== Text excerpt ==
Customers can visit Thrive’s website, ThriveFoodsNola.com, to view a frequently changing weekly menu that typically offers a choice from three entrées, a salad, a wrap and a snack. You can place an order online, call or text 345-9328 or email orders@thrivefoodsnola.com then pick up between Monday and Thursday between 3 and 7 p.m. The entreés and salads come in 5- and 8-ounce portions, and you can generally add chicken, shrimp or salmon to the salad. At least one entrée is available in a vegetarian version, at a reduced price. Recent entrées have included grilled chicken breast with a local apricot glaze and corn and edamame succotash, ginger and orange marinated pork tenderloin with bok choy and buckwheat noodle stir-fry and sautéed crawfish and shrimp with stewed tomatoes and local okra over scallion brown rice.
I am not a fan of brown rice, but having tasted the crawfish and shrimp, I may have to change my opinion. Thrive focuses on using local products, and Faust certainly takes nutrition into account when coming up with the recipes, but there’s absolutely no sense of sacrifice associated with this food. The best way to guarantee you’ll get what you want is to order 24 hours in advance, but they make extra of everything, so if you’re interested, give them a call, text or email, even if you haven’t had time to place an order.

== Things to do ==
1 > According to the Thrive excerpt, what portion sizes do the entrées and salads come in?
2 > Please retype everything in the Thrive excerpt from "Customers can visit" down to "scallion brown rice.".

== Supplied data ==
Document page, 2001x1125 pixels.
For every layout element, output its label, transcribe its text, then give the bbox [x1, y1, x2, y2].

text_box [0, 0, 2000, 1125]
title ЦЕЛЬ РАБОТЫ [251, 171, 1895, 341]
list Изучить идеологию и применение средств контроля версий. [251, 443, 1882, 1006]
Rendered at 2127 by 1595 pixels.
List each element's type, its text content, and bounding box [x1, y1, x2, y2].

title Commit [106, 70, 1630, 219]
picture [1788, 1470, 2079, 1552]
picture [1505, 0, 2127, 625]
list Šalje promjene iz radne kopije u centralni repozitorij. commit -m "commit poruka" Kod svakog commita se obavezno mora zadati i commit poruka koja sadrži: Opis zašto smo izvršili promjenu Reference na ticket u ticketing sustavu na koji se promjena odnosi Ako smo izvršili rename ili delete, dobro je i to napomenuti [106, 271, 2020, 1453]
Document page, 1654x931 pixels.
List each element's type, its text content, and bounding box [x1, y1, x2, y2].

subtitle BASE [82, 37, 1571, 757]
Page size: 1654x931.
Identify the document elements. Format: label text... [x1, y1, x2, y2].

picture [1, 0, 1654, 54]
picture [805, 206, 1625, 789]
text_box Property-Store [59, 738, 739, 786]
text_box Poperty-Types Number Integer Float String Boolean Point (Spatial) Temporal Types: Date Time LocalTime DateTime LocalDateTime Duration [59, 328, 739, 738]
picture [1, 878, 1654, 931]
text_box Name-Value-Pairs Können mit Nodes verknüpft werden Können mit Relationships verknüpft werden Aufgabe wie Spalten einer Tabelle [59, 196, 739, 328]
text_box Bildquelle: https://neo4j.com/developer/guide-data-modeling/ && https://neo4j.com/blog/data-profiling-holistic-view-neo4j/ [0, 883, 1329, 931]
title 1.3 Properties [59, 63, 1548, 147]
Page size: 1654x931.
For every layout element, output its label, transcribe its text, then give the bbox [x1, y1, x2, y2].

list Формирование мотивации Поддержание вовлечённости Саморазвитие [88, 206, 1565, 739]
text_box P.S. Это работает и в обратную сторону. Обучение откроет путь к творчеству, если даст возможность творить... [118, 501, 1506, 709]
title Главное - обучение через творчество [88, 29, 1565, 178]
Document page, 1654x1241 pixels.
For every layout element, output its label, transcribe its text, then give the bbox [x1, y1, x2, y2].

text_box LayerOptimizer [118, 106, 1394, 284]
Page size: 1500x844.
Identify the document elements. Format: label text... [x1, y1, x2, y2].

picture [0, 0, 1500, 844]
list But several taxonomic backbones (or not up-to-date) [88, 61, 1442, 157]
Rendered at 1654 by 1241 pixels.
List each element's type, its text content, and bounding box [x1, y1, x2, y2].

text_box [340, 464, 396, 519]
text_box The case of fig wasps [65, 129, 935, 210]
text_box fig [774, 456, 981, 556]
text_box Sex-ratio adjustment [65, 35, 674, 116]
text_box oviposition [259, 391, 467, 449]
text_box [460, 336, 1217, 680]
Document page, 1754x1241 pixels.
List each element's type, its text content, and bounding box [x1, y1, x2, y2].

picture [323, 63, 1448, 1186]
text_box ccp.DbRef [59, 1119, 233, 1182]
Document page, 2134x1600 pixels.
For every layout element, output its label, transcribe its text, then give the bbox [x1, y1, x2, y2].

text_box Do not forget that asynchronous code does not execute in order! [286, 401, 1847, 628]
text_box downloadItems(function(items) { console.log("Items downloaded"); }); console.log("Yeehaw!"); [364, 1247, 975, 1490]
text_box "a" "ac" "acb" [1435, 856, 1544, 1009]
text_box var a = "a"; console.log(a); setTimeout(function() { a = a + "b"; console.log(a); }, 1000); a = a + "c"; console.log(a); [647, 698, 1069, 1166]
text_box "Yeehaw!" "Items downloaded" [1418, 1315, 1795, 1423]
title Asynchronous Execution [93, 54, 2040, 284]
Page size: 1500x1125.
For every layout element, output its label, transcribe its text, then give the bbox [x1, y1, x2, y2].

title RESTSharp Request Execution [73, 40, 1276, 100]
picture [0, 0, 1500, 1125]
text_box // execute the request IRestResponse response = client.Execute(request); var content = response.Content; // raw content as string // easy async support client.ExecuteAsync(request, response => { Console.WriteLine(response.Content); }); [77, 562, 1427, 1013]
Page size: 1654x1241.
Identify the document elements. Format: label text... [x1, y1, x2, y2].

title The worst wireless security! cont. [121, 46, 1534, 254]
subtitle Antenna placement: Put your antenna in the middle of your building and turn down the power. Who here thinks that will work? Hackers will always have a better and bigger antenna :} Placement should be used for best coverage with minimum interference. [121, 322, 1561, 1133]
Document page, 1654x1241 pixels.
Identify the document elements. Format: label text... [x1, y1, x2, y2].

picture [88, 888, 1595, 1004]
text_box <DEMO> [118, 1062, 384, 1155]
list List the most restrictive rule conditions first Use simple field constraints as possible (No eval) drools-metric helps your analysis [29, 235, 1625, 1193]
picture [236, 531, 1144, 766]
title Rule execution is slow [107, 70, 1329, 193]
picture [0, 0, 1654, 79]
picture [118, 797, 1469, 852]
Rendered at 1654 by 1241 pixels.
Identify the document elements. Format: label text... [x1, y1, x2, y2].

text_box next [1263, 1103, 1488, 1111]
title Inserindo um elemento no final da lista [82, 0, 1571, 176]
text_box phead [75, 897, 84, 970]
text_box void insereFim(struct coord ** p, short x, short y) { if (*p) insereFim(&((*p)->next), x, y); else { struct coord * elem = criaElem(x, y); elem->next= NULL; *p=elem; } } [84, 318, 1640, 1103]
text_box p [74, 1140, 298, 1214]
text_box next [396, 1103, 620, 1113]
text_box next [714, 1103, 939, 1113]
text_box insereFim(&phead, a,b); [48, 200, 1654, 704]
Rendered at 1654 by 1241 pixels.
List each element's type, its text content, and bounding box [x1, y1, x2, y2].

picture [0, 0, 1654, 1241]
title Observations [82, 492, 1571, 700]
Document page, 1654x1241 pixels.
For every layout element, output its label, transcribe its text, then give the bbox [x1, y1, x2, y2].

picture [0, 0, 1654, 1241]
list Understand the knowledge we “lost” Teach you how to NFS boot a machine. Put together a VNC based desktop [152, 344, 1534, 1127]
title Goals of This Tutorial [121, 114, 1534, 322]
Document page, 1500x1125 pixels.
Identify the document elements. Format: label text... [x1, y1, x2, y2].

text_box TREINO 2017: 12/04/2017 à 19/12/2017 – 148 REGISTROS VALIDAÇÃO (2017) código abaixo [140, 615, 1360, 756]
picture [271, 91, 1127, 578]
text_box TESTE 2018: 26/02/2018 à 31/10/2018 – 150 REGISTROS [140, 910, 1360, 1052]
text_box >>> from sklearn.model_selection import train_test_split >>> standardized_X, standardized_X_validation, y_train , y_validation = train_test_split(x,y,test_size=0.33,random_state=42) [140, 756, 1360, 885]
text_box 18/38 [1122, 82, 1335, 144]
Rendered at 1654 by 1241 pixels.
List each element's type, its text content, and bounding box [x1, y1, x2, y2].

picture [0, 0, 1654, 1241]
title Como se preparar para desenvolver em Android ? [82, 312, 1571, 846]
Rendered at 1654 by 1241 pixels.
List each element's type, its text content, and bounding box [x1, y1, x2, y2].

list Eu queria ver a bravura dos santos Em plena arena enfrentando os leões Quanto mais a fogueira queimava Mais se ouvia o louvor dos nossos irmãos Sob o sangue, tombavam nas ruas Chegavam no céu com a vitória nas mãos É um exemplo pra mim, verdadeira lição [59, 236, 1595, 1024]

== Responses by task ==
1 > They come in 5- and 8-ounce portions.

2 >
Customers can visit Thrive’s website, ThriveFoodsNola.com, to view a frequently changing weekly menu that typically offers a choice from three entrées, a salad, a wrap and a snack. You can place an order online, call or text 345-9328 or email orders@thrivefoodsnola.com then pick up between Monday and Thursday between 3 and 7 p.m. The entreés and salads come in 5- and 8-ounce portions, and you can generally add chicken, shrimp or salmon to the salad. At least one entrée is available in a vegetarian version, at a reduced price. Recent entrées have included grilled chicken breast with a local apricot glaze and corn and edamame succotash, ginger and orange marinated pork tenderloin with bok choy and buckwheat noodle stir-fry and sautéed crawfish and shrimp with stewed tomatoes and local okra over scallion brown rice.